Frank J. Webb

Writer

  • Born: 1828
  • Birthplace: Philadelphia, Pennsylvania
  • Died: 1884

Biography

Little information about Frank J. Webb’s life is available. Harriet Beecher Stowe, the author and abolitionist, describes Webb in the preface to his only published novel, The Garies and Their Friends (1857), as “a coloured young man, born and reared in the city of Philadelphia.” Webb’s book is the second novel published by an African American. It was published in London four years after William Wells Brown’s Clotel: Or, The President’s Daughter (1853) and two years prior to the 1859 publication of Harriet Wilson’s Our Nig and Martin Delany’s Blake.

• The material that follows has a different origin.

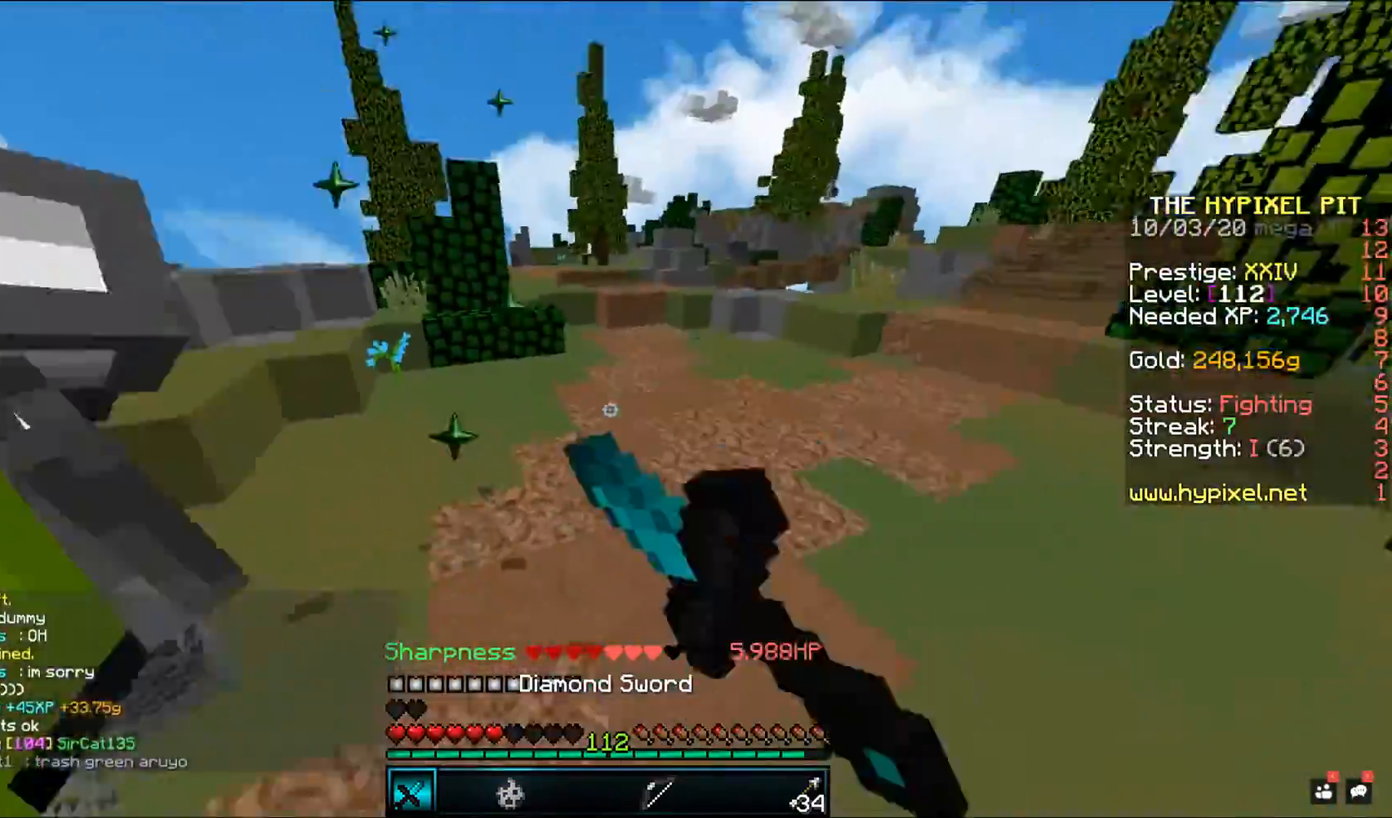
{"keys": ["a", "w"], "mouse": ["left"], "events": [[433, "a", "down"]]}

The Garies and Their Friends takes place in Philadelphia prior to the Civil War and is the first African American novel to portray free blacks who reside in the North, as well as middle-class African American life, black pride, interracial marriage, and blacks passing as whites. One year after the novel’s publication, Charlotte L. Forten, an essayist and educator, mentions Webb in her journal that remained unpublished until 1953. In her entry dated Monday, March 1, 1858, Forten comments that Webb had been appointed a postmaster in Jamaica, and she assumes that Webb’s wife, Annie, will go to Jamaica with him. The Liberator, in an item dated March 5, 1858, announces Webb’s appointment in Kingston, Jamaica, and the Webbs’ return to Philadelphia after an extended visit to southern France due to Annie Webb’s poor health; The Liberator adds she had to stop her readings for which she was noted.

Webb was also associated with two periodicals. Decades earlier, he worked as an agent for Freedom’s Journal, the first African American newspaper in the United States, published from 1827 to 1829. During the 1870’s, The New Era: A Colored American National Journal published Webb’s two short stories, “Two Wolves and a Lamb” and “Marvin Hayle;” three essays, “International Exhibition,” “The Mixed School Question,” and “An Old Foe with a New Face;” as well as poem, “None Spoke a Single Word to Me.” The Garies and Their Friends remains Webb’s most important work and is a landmark publication in American literary history. Although it remained out of print until 1969 and was not published in paperback format until 1997, Webb is acknowledged as a progenitor of the African American novel.